● GIVEN TASK
The records should be written out in full, with nothing altered.

● RECORDS SHOWN
****************
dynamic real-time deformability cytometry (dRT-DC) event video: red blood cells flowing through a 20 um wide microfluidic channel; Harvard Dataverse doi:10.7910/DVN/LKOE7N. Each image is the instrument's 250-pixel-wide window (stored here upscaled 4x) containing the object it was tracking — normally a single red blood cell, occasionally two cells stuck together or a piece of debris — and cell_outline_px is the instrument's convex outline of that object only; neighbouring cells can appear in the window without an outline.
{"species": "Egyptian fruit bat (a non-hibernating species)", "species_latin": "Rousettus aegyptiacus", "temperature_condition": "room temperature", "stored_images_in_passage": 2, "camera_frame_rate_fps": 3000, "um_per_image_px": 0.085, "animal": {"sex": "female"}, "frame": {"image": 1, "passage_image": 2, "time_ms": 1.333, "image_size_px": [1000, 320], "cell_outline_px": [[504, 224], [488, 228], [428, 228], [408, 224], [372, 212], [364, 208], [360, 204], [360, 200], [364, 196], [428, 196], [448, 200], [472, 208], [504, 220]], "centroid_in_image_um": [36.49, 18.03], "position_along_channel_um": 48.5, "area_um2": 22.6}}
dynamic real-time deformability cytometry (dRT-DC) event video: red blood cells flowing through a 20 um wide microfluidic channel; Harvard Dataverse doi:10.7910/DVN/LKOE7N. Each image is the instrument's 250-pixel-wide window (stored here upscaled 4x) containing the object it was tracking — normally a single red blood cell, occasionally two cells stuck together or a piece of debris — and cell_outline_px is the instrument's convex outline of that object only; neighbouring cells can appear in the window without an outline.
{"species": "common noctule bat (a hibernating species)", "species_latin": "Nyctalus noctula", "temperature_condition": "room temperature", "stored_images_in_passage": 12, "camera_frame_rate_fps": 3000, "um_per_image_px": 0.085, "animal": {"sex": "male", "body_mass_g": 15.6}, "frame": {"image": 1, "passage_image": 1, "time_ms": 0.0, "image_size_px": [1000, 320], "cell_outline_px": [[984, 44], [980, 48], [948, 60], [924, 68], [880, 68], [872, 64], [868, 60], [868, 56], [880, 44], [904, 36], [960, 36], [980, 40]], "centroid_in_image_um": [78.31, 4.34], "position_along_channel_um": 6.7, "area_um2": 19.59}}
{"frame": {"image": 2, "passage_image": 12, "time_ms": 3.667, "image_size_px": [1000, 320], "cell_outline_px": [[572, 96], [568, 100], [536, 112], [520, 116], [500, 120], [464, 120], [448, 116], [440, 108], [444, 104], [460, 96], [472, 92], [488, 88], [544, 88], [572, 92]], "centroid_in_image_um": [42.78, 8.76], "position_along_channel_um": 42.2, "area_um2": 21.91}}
****************
● TASK ANSWER
dynamic real-time deformability cytometry (dRT-DC) event video: red blood cells flowing through a 20 um wide microfluidic channel; Harvard Dataverse doi:10.7910/DVN/LKOE7N. Each image is the instrument's 250-pixel-wide window (stored here upscaled 4x) containing the object it was tracking — normally a single red blood cell, occasionally two cells stuck together or a piece of debris — and cell_outline_px is the instrument's convex outline of that object only; neighbouring cells can appear in the window without an outline.
{"species": "Egyptian fruit bat (a non-hibernating species)", "species_latin": "Rousettus aegyptiacus", "temperature_condition": "room temperature", "stored_images_in_passage": 2, "camera_frame_rate_fps": 3000, "um_per_image_px": 0.085, "animal": {"sex": "female"}, "frame": {"image": 1, "passage_image": 2, "time_ms": 1.333, "image_size_px": [1000, 320], "cell_outline_px": [[504, 224], [488, 228], [428, 228], [408, 224], [372, 212], [364, 208], [360, 204], [360, 200], [364, 196], [428, 196], [448, 200], [472, 208], [504, 220]], "centroid_in_image_um": [36.49, 18.03], "position_along_channel_um": 48.5, "area_um2": 22.6}}
dynamic real-time deformability cytometry (dRT-DC) event video: red blood cells flowing through a 20 um wide microfluidic channel; Harvard Dataverse doi:10.7910/DVN/LKOE7N. Each image is the instrument's 250-pixel-wide window (stored here upscaled 4x) containing the object it was tracking — normally a single red blood cell, occasionally two cells stuck together or a piece of debris — and cell_outline_px is the instrument's convex outline of that object only; neighbouring cells can appear in the window without an outline.
{"species": "common noctule bat (a hibernating species)", "species_latin": "Nyctalus noctula", "temperature_condition": "room temperature", "stored_images_in_passage": 12, "camera_frame_rate_fps": 3000, "um_per_image_px": 0.085, "animal": {"sex": "male", "body_mass_g": 15.6}, "frame": {"image": 1, "passage_image": 1, "time_ms": 0.0, "image_size_px": [1000, 320], "cell_outline_px": [[984, 44], [980, 48], [948, 60], [924, 68], [880, 68], [872, 64], [868, 60], [868, 56], [880, 44], [904, 36], [960, 36], [980, 40]], "centroid_in_image_um": [78.31, 4.34], "position_along_channel_um": 6.7, "area_um2": 19.59}}
{"frame": {"image": 2, "passage_image": 12, "time_ms": 3.667, "image_size_px": [1000, 320], "cell_outline_px": [[572, 96], [568, 100], [536, 112], [520, 116], [500, 120], [464, 120], [448, 116], [440, 108], [444, 104], [460, 96], [472, 92], [488, 88], [544, 88], [572, 92]], "centroid_in_image_um": [42.78, 8.76], "position_along_channel_um": 42.2, "area_um2": 21.91}}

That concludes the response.